** EXERCISE OBJECTIVE **
Nothing should appear in the answer except the lines from the one containing "(212, 288) none -> [258,274,289,290] (OR)" through the end of the records below, written out exactly.

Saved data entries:
· · · · · · ·
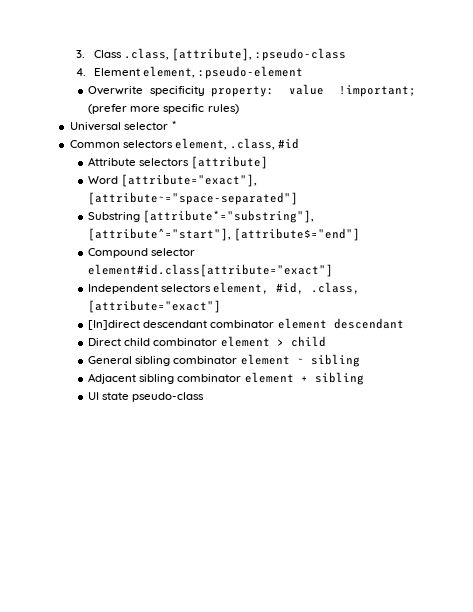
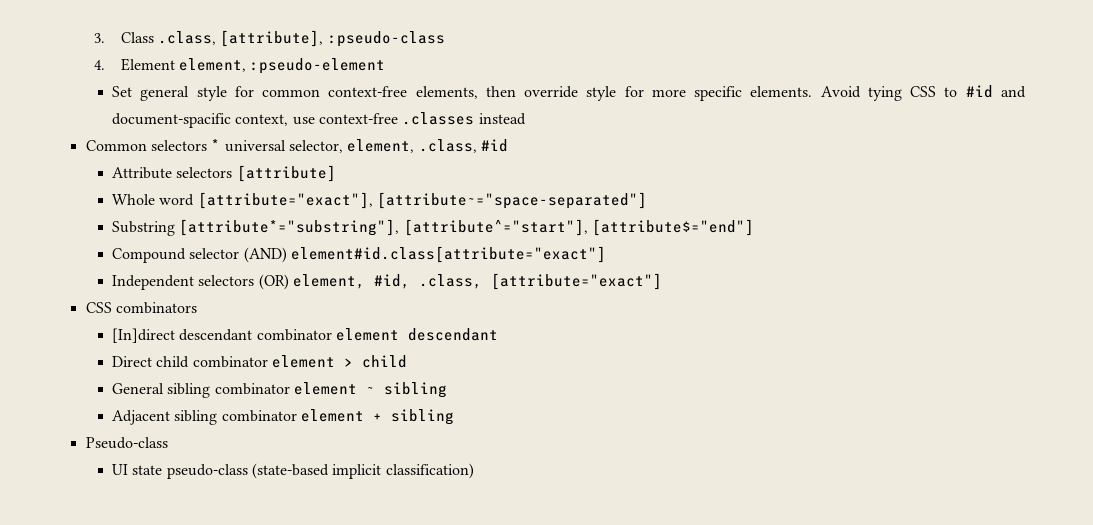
[88,84,416,97] [88,104,239,114] [69,120,178,131] Overwrite specificity property: value !important; (prefer more specific rules) // Universal selector * -> [111,85,1026,101] [111,112,526,128] Set general style for common context-free elements, then override style for more specific elements. Avoid tying CSS to #id and document-spacific context, use context-free .classes instead
(173, 144) none -> [211,139,343,153] * universal selector,
[88,176,119,184] Word -> [111,194,195,206] Whole word
(196, 252) none -> [243,247,287,263] (AND)
(212, 288) none -> [258,274,289,290] (OR)
(222, 306) none -> [85,302,197,314] // CSS combinators
(364, 378) none -> [85,437,168,449] // Pseudo-class
(205, 397) none -> [251,463,474,479] (state-based implicit classification)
· · · · · · ·
** RESPONSE TO THIS EXERCISE **
(212, 288) none -> [258,274,289,290] (OR)
(222, 306) none -> [85,302,197,314] // CSS combinators
(364, 378) none -> [85,437,168,449] // Pseudo-class
(205, 397) none -> [251,463,474,479] (state-based implicit classification)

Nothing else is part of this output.